Sometime during the twentieth century, the self-mythology of the literary critic fused with that of the cowboy: lone outriders practising a defunct trade. In Holy Toledo! John Clegg tracks the critic's silhouette over the dangerous, sundrenched landscapes of New Mexico, California, Nashville, Utah, Oxford, Cambridge, and London. Here is Donald Davie listening to gospel radio in a Nashville taxi, and here is F.R. Leavis standing on a chair, 'unscrewing instead the world from round the lightbulb'. Vistas of bristlecone and citrus groves, pocked with fruit fl ies and rain birds, fuse with the glib-core of Oxbridge England, the university science labs where 'all three entrances felt like the back way'. Holy Toledo! is a history of English literary criticism in the twentieth century, a bestiary of the American Southwest, an unreliable guide to the desert. Generous, humorous, happily askew, Clegg's first Carcanet collection signals the flourishing of an 'emerging' poet as a major voice. 'No poet writing today matches John Clegg for wit and rigour. Holy Toledo! opens up a brilliant, uncanny frontier between the American West and the England of Empson, Davie and Woolf. Questioning language, rejoicing in it, Clegg's poetry plunges headfirst into the Great Tradition and comes out swinging.' (Dai George) 'Shaking off the dust of Cambridge, John Clegg spoors Bloomsbury, and then – Holy Toledo! – enters some western from another planet. Whatever horse he rides he makes it go, a lasso his modus operandi for capturing images.' (Marius Kociejowski)

Product Details

ISBN-13: 9781784102616
Publisher: Carcanet Press, Limited
Publication date: 01/01/2017
Sold by: Barnes & Noble
Format: eBook
Pages: 64
File size: 682 KB

About the Author

John Clegg was born in Chester in 1986 and grew up in Cambridge. In 2013 he won an Eric Gregory Award. He works as a bookseller in London.

Read an Excerpt

Holy Toledo!


By John Clegg

Carcanet Press Ltd

Copyright © 2016 Jeffrey Wainwright
All rights reserved.
ISBN: 978-1-78410-261-6



CHAPTER 1

SOCORRO

Stumbling over that fabled city –
some Piro Indians, sat in a loose circle.
One offered water, another
the group's first and only
deliberate gesture:
then salt crystals on the horizon
dissolved and refocused:
Teypana pueblo, its lowslung adobe,
its flood precautions.
In the desert it was the god Thirst
our four-bead rosary told and told,
red, white, red, white, last white the moon.
Salt still fogging the blood
as we hammered the stakes home
    for succour, Socorro.


THE LASSO

That I had time to think, I still have time
not to correct my grip but drop the rope
before the lasso fell and yanked away
the loop I'd somehow nocked around my thumb.

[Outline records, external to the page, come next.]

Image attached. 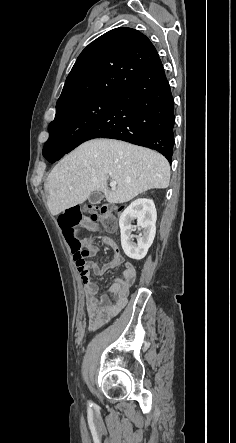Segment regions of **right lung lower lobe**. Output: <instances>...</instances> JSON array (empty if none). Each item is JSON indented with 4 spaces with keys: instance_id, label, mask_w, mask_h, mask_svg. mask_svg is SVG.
I'll return each mask as SVG.
<instances>
[{
    "instance_id": "1",
    "label": "right lung lower lobe",
    "mask_w": 236,
    "mask_h": 443,
    "mask_svg": "<svg viewBox=\"0 0 236 443\" xmlns=\"http://www.w3.org/2000/svg\"><path fill=\"white\" fill-rule=\"evenodd\" d=\"M174 100L160 59L81 127L70 144L43 149L51 163L93 138H113L157 150L171 163L174 146Z\"/></svg>"
}]
</instances>
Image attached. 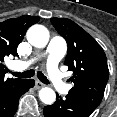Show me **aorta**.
Wrapping results in <instances>:
<instances>
[{"label":"aorta","instance_id":"762f6f07","mask_svg":"<svg viewBox=\"0 0 117 117\" xmlns=\"http://www.w3.org/2000/svg\"><path fill=\"white\" fill-rule=\"evenodd\" d=\"M28 42L37 48H43L47 45L49 41V31L43 25H33L27 31ZM40 100L47 105L55 102L56 94L53 89L49 87H44L39 91Z\"/></svg>","mask_w":117,"mask_h":117}]
</instances>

That I had time to notice I could think
and that the time to think in was reserved
for thought, like hours in a monastery.
I knew, because I saw and still held on.

That I had time, time sinking like the rope
around the moment's neck, and I had thought
like slackness in the rope, the little loop
that half a moment's tension would wrench true.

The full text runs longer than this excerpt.